Second, the UP-FLC will serve as a model to represent a Filipino vocabulary resource which will complement the building of a dictionary for the national language. One of the latest methods in lexicography is the use of large corpora for the purposes of making general-descriptive dictionaries, monolingual and bilingual alike. Unlike traditional methods, the process of describing the meanings and providing examples in dictionary entry articles becomes easier and is based on actual usage with the use of data corpora. Therefore, the making of a dictionary for the National Language becomes realistic and practical by the very reason that Filipino serves as the national lingua franca and thus, its usage and development is based on its continued and repeated use in communication among Filipinos.
Categories in the corpus:
The codes on the right are used to indicate the type of text collected with their respective description on the left. This design was largely based on the International Corpus of English (ICE) which was started by Sidney Greenbaum (Nelson 1996).

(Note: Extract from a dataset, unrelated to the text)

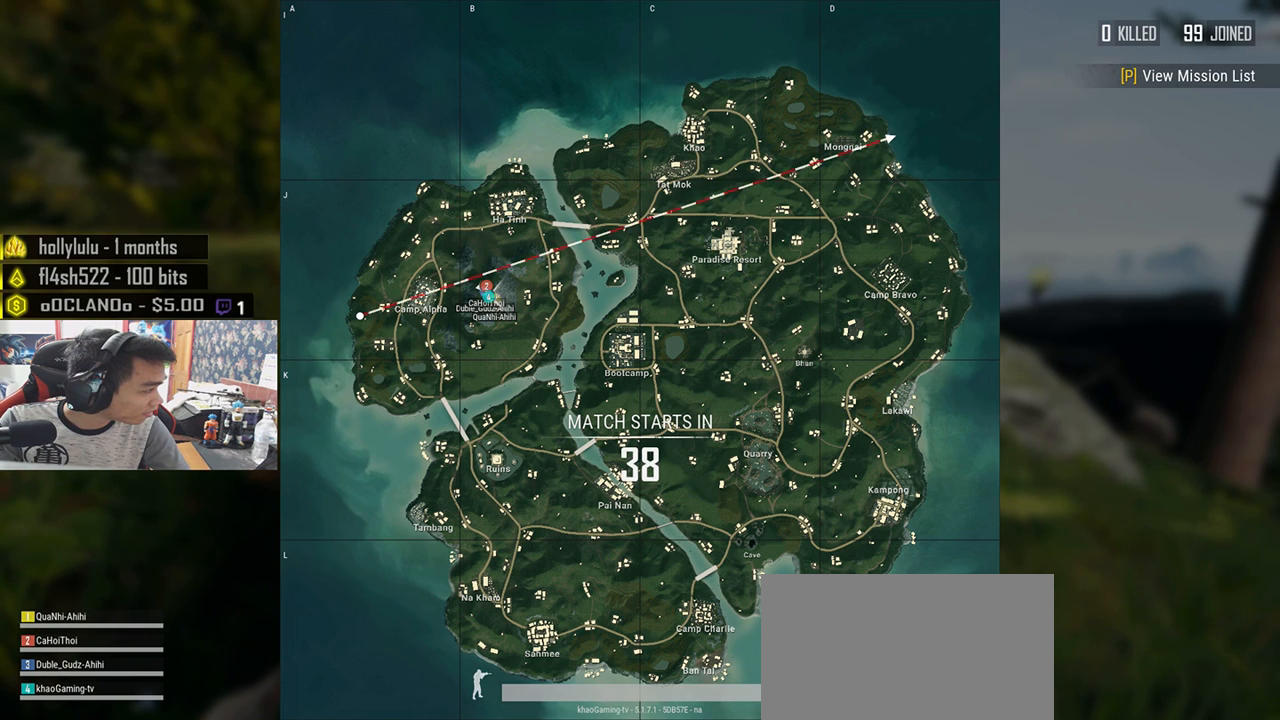
{"keys": [], "mouse": ["left"], "events": []}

This was modified to be made applicable for the collection of data in Filipino:
Description | Code |
---|---|
Written Texts (40%) | W |
Unpublished | W1 |
Academic writings Professional writings Student essays Examination Scripts (Essays) Blogs |
W1A |
Correspondence Letters, Memo |
W1B |
Published | W2 |
Academic works Humanities Social Sciences Science Technology |
W2A |
Non-academic Writing Featured articles |
W2B |
News Reporting News (e.g. showbiz, sports) |
W2C |
Instructional Writing Manual Instructions Regulations Pamphlets Tech/Voc |
W2D |
Persuasive Writing Press Editorials |
W2E |
Creative Writing Novels & Stories Creative Essays |
W2F |
Spoken Texts (60%) | S |
Dialogue | S1 |
Private Direct conversations Video Call, Skype |
S1A |
Public Class Discussions Broadcast discussions Broadcast interviews Political speeches Conversations in public arenas |
S1B |
Monologue | S2 |
Unscripted Spontaneous Commentaries Unscripted speeches Speeches in public demonstrations |
S2A |
Scripted Broadcast News Broadcast Talks Non-broadcast Talks |
S2B |
General explanation of the categories
The UP-FLC is divided into two major categories: the written and spoken texts. The “W” indicates text from written sources while “S” is used for the spoken texts. Further divisions within the categories are marked by Hindu-Arabic numerals 1, 2, 3, etc. followed by the use of capitalized letters A, B, C, etc. as needed.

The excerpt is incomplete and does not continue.